At the end of the day, most of the puzzles are well designed and are rewarding when the player figures them out. But there are some puzzles that just do not make any sense. It’s not an issue to have hard puzzles. If I can’t solve one because I’m too dumb to understand, then that’s my problem. But when the very nature of the puzzle is so cryptic that guessing it a faster way of solving the puzzle than actually trying to figure it out, you’ve got a problem.
But it’s not too bad I guess. Once the player beats the game and gets one of seven endings, they will be able to take advantage of what is essentially a new game plus. From the second playthrough onwards, the player will be able to speed up the dialogue and skip puzzles. So for completionists out there who want to get another platinum, here’s your chance. The game on a first playthrough will take 5-6 hours. With the added option to play and skip dialogue and puzzles at will, that cuts the time of the game in half, and makes it much easier. And the best part about this system is that the player can play the puzzles they enjoyed and skip the ones they don’t care for.

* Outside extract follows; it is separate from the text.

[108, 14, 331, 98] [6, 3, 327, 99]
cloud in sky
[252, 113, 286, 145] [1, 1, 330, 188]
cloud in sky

Some other things that I liked about the game include it’s soundtrack. Each track perfectly matches the pace and tone of the whole experience. They invoke an uncanny feeling in the player, and a sense of dread as Quinn’s situation unfolds. The game also includes interludes, periods of time when Quinn is in a particularly poor mental state. The player will have to watch Quinn move around, kicking the walls and becoming increasingly frustrated. Should the player leave, Quinn will have a meltdown and his trust in you will be forever tarnished. These sections really show the player how Quinn is barely holding it together, and how they have to be patient with him just like they would if he were a real person.
One last thing I would like to point out is how the game handles the topics of depression, anxiety, and death. Nothing in the game is overdone or mishandled in this respect. Despite Quinn’s problems he is pictured as a human being with a mind and personality. While the player is important to guiding Quinn to safety, Quinn is ultimately in charge of his actions.
In conclusion, STAY is a very immersive and unique narrative experience. Quinn is an excellently portrayed character and he alone makes this game worthwhile. While I found the puzzles at times to be overly complex, I still feel that on the whole they were balanced. The game as a complete product feels great and is an excellent game to play on the go and at home.